I have to say, sweet potato fries are much better than the regular potato fries. I am a French fry addict and so, it takes a lot for me to say this. I like this version of sweet potato fries more than the classic version I’d always eaten in Max’s ever since I was a kid. The sweet potato fried weren’t soggy at all and they retained this quality all throughout the meal. The edges were crisp and not at all oily. Hurray.


The fried chicken was impressive in that it was not greasy at all. I am not sure what is special about duck fat, but the skin of this friend chicken was crispy and encrusted with herbs, so that there was a lingering flavor upon chewing the soft meat. It didn’t leave you with that salty craving fix you get when you devour a whole bucket of Kentucky Fried Chicken or any fast food fried chicken. They did the impossible feat of making fried chicken taste….clean. I liked the sauces that came with it, the sweet tomato ketchup and the green one that was like mint jelly.
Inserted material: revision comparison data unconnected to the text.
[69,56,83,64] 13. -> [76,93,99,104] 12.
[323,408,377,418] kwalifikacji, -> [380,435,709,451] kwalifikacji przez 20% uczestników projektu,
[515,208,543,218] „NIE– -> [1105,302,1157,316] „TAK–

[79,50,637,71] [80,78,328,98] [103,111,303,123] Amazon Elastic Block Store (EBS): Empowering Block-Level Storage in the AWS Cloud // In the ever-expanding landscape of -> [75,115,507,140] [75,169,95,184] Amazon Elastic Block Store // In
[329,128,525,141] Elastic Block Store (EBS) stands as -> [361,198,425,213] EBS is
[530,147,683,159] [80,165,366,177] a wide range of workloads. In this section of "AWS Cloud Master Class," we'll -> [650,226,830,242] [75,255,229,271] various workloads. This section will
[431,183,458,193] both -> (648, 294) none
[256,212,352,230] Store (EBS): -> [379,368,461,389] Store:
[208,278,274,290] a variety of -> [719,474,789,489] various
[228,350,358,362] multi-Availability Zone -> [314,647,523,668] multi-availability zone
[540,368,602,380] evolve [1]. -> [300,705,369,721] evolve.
The green one was my favorite, as it was sweet and herby and went very well with the chicken skin.














Congratulations to Chef Robby Goco and his team! Months after this restaurant opened, the waiting lines are still very long and you have to wait at least two hours to be seated. This is truly an indication that this restaurant is well-received, and organic food, prepared in an ingenious way, is definitely here to stay!
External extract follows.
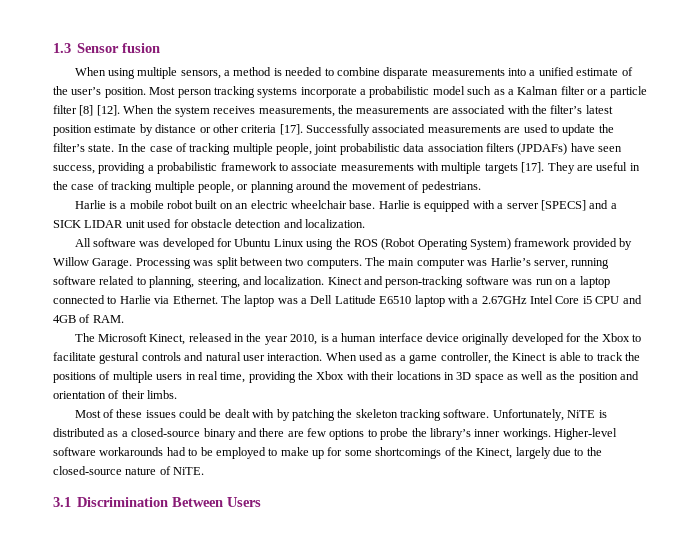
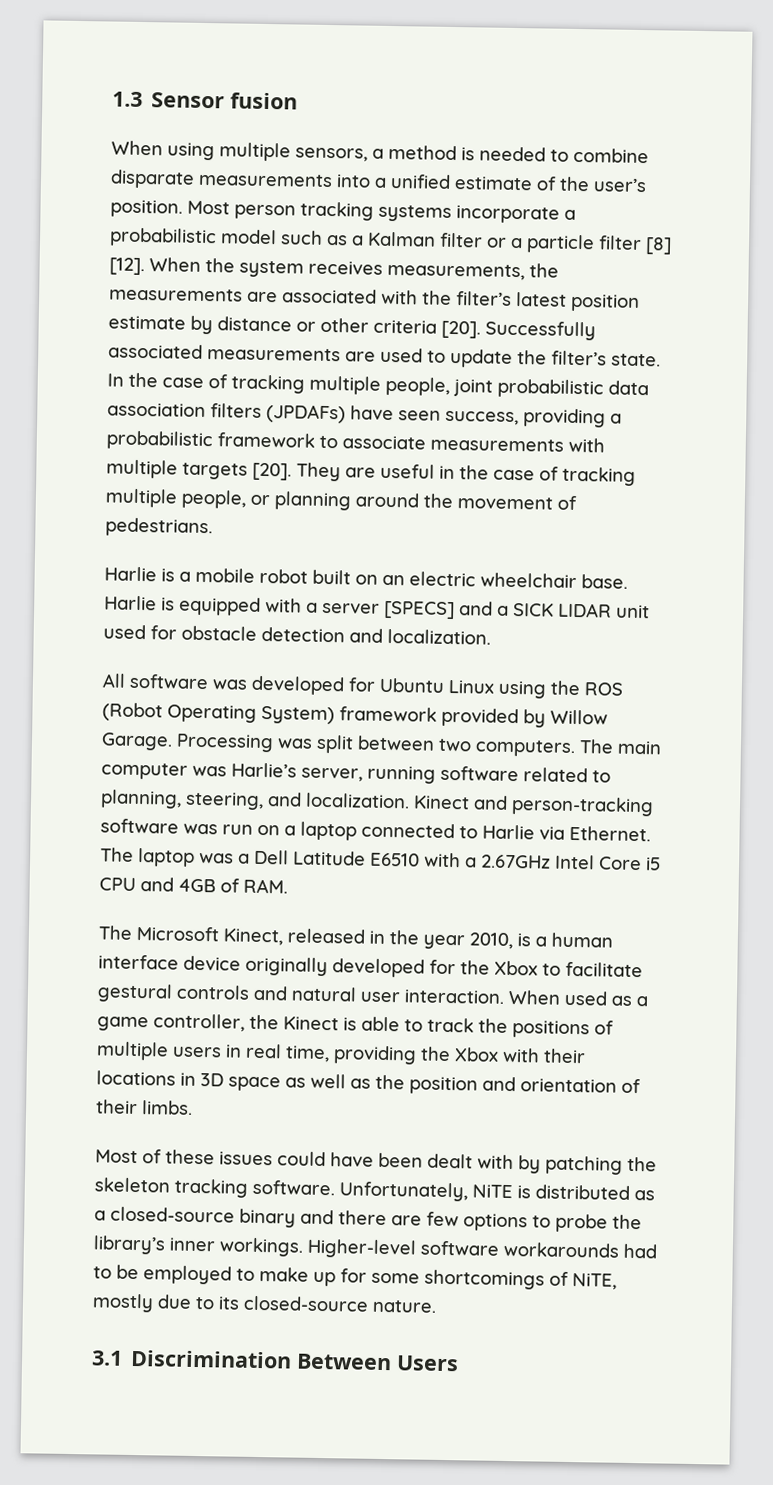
[279,124,303,135] [17]. -> [441,320,481,339] [20].
[521,162,545,173] [17]. -> [252,462,292,481] [20].
[414,295,445,307] laptop -> (420, 859) none
[209,409,222,418] be -> [330,1152,423,1168] have been
[457,447,602,459] [53,466,205,475] the Kinect, largely due to the closed-source nature of NiTE. -> [572,1273,617,1290] [92,1293,437,1313] NiTE, mostly due to its closed-source nature.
I applaud Chef Goco for bravely putting up a restaurant that advocates the farm-to-table concept. May this be very sustainable as this is a sign of progressive times. I hope more establishments follow his lead. Healthy living is so much more interesting if you’ve got these gamechangers challenging the way you eat.


As a doctor, my advocacy is to enjoy life and eat cleaner, healthier, and better.  I can’t wait to have my private practice a few years from now so I can recommend innovative places such as this to my very own patients. As they say, spread the good news!